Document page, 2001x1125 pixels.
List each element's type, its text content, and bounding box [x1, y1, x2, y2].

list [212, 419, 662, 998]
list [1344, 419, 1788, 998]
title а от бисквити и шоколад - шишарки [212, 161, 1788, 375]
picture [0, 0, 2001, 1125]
------------------------------------------------
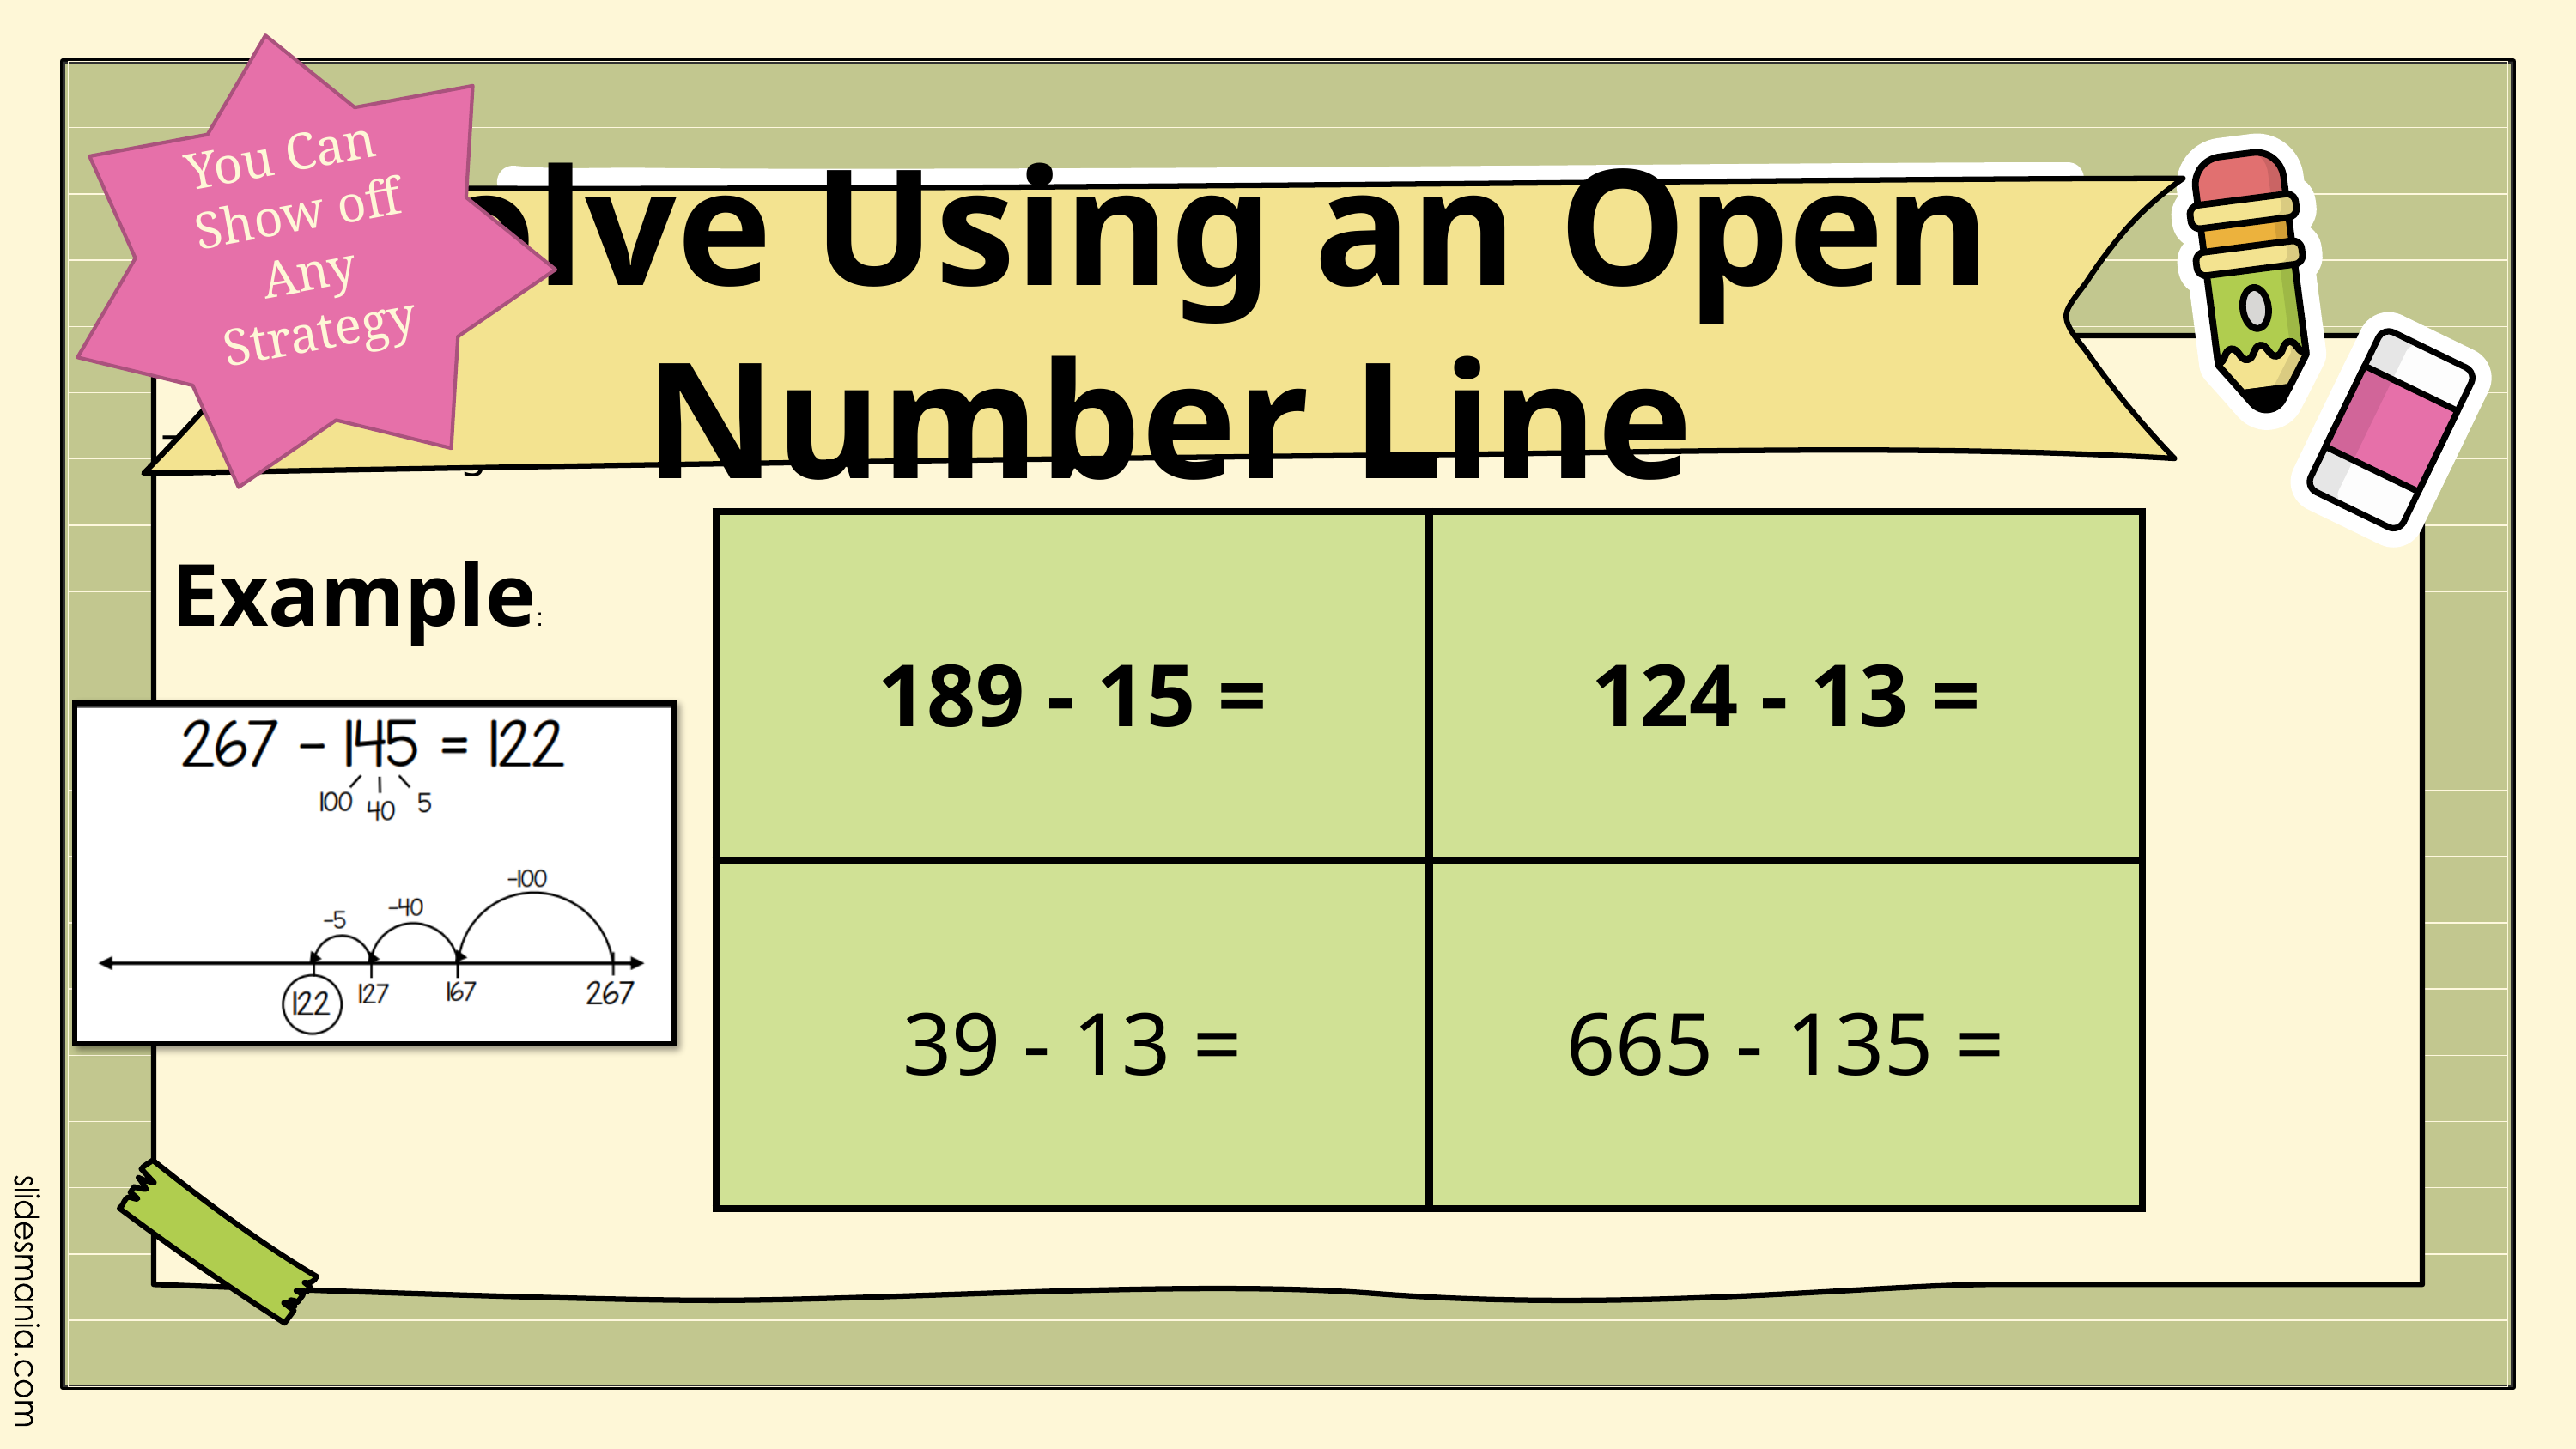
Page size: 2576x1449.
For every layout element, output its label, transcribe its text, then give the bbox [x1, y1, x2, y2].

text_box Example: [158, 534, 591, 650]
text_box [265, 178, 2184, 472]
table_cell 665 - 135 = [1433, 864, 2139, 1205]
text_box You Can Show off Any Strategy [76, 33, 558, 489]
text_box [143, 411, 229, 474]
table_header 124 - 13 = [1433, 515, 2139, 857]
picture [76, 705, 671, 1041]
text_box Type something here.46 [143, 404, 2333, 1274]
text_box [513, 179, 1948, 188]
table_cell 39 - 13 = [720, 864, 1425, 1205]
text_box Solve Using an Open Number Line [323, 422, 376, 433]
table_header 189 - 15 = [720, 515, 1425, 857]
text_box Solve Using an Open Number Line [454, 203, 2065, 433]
------------------------------------------------
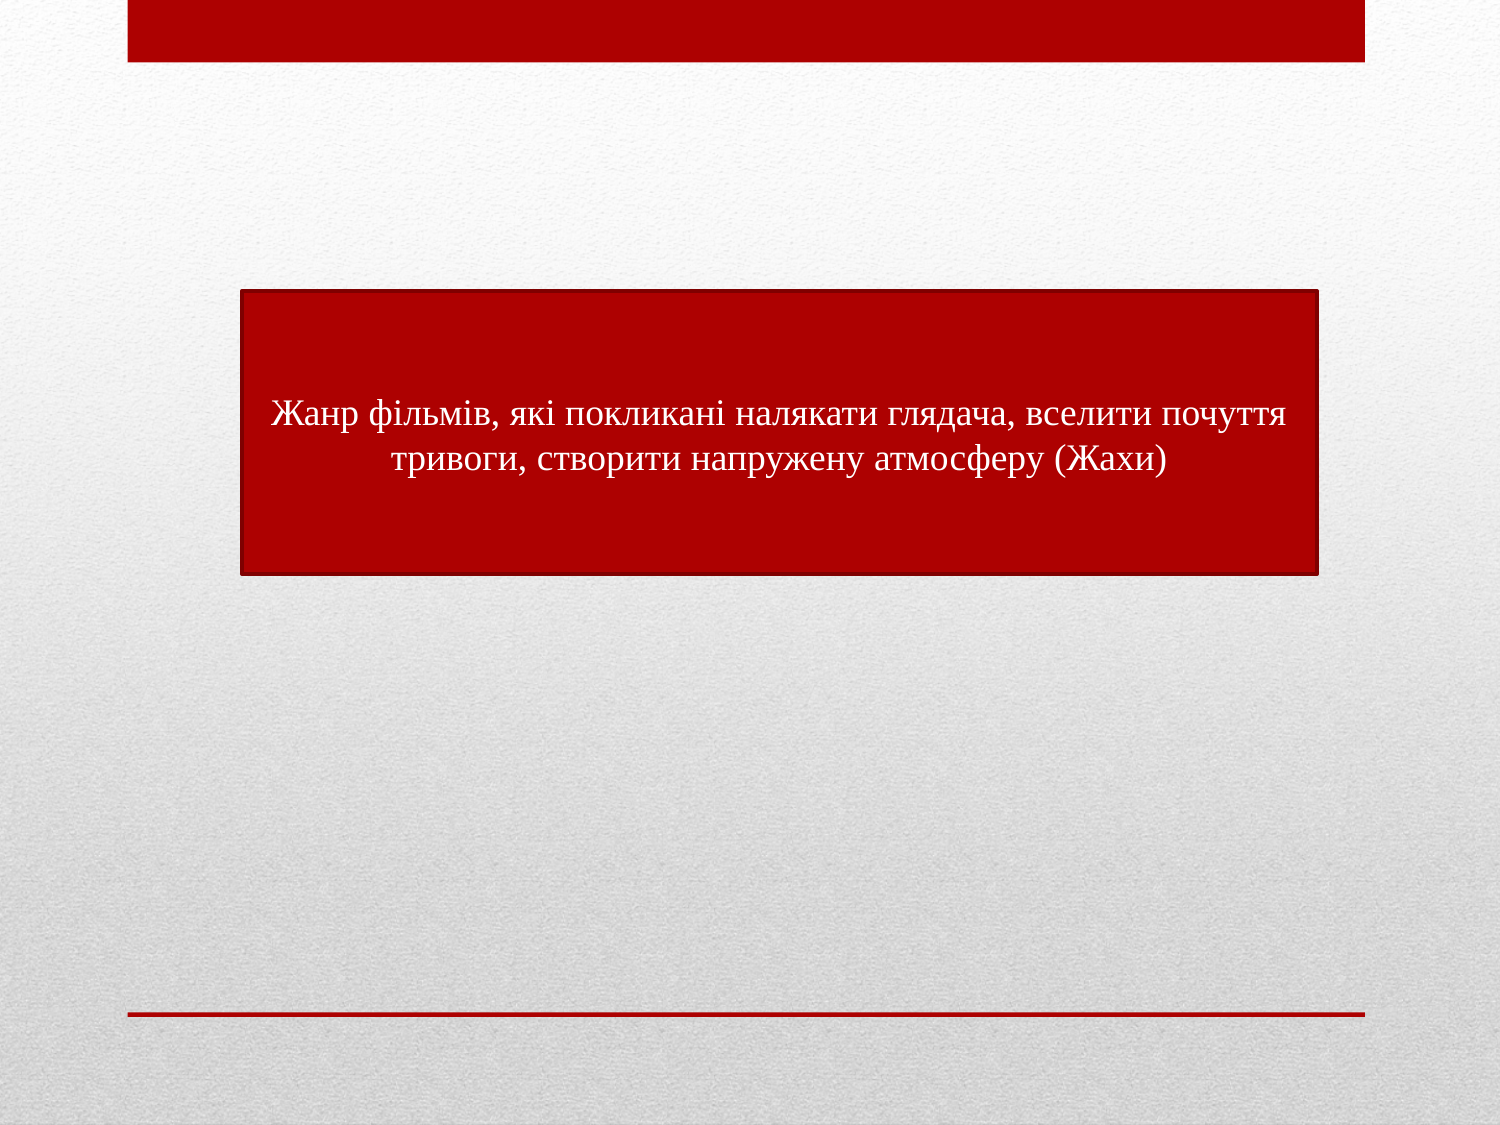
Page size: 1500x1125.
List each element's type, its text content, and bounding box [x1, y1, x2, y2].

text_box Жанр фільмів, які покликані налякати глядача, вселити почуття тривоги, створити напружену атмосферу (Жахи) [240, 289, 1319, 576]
------------------------------------------------
→ **Work instruction**
Whenever a line of the data above includes the word "size", copy that line.

→ **Task result**
Page size: 2576x1449.
Page size: 1500x1125.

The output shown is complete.